San Francisco billboard challenge puts AI engineers to the test

By Itay Hod
On a quiet San Francisco street, a plain white billboard seemed to appear out of nowhere. No logo, no tagline, just five strings of numbers. Was it an ad? An art project? Or something else entirely?
“It was a moment of desperation,” he said.
Alfred Wahlforss, cofounder and CEO of a small startup called Listen Labs, had a big problem: how to compete for artificial intelligence engineers against Silicon Valley giants.
“We’re hiring over 100 people over the next few months and there are empty spots, but we can’t fill them because Mark Zuckerberg is giving $100 million offers to the best engineers,” he said.
So they did something off the wall, spending a fifth of their marketing budget, about $5,000, on a billboard.
To most, it looked like gibberish. To the right eyes, a coding challenge. Solve it and you land on a website and face the real test, build an algorithm to act as a digital bouncer at Berghain, the Berlin nightclub famed for its nearly impossible door policy.
Quirky, sure? But for Listen Labs, the bouncer challenge was a metaphor for their own work, using AI to decide who gets interviewed for market research and who doesn’t.
They expected a few engineers might notice. Then someone posted it online and the puzzle went viral.

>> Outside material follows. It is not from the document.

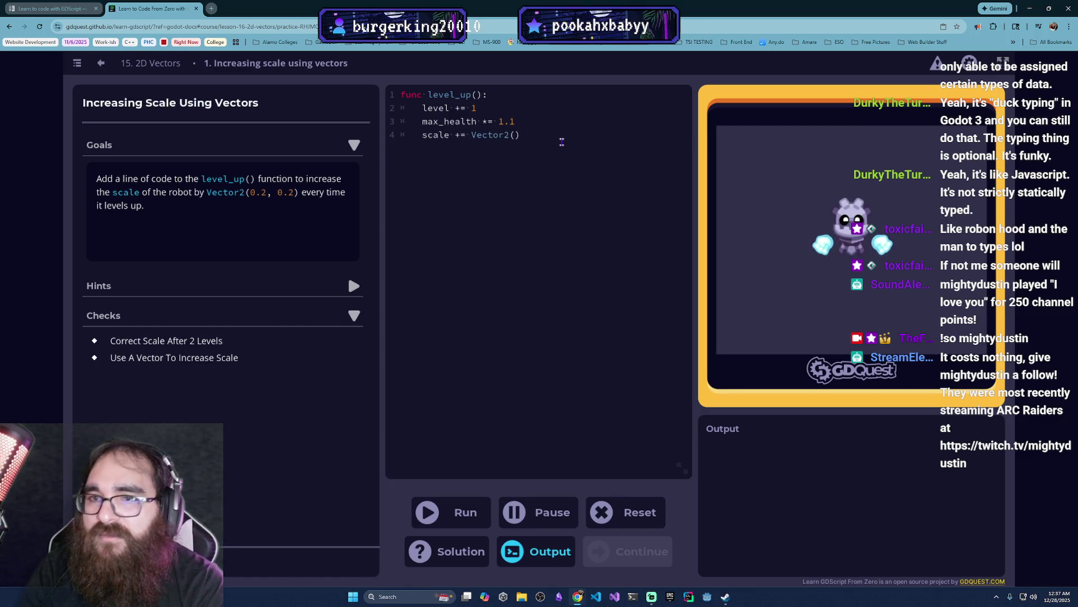
{"action": "type", "text": "0.2"}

“Were you surprised by the reaction? It was wild,” he said.
Within days, thousands took a shot. 430 have cracked it, among them Alex Nicita, a software consultant from New York.
“It was very fun to go through, solve the challenge and reach the top of the leader board,” he said.
Now he’s in the interview round, and yes, some of these code breakers have already been hired.
In the end, 60 people made the cut, including the winner who scored a night at Berghain, all expenses paid.
“It’s a reminder to take risks and do something unique and different and extra extraordinary things happen,” Wahlforss said.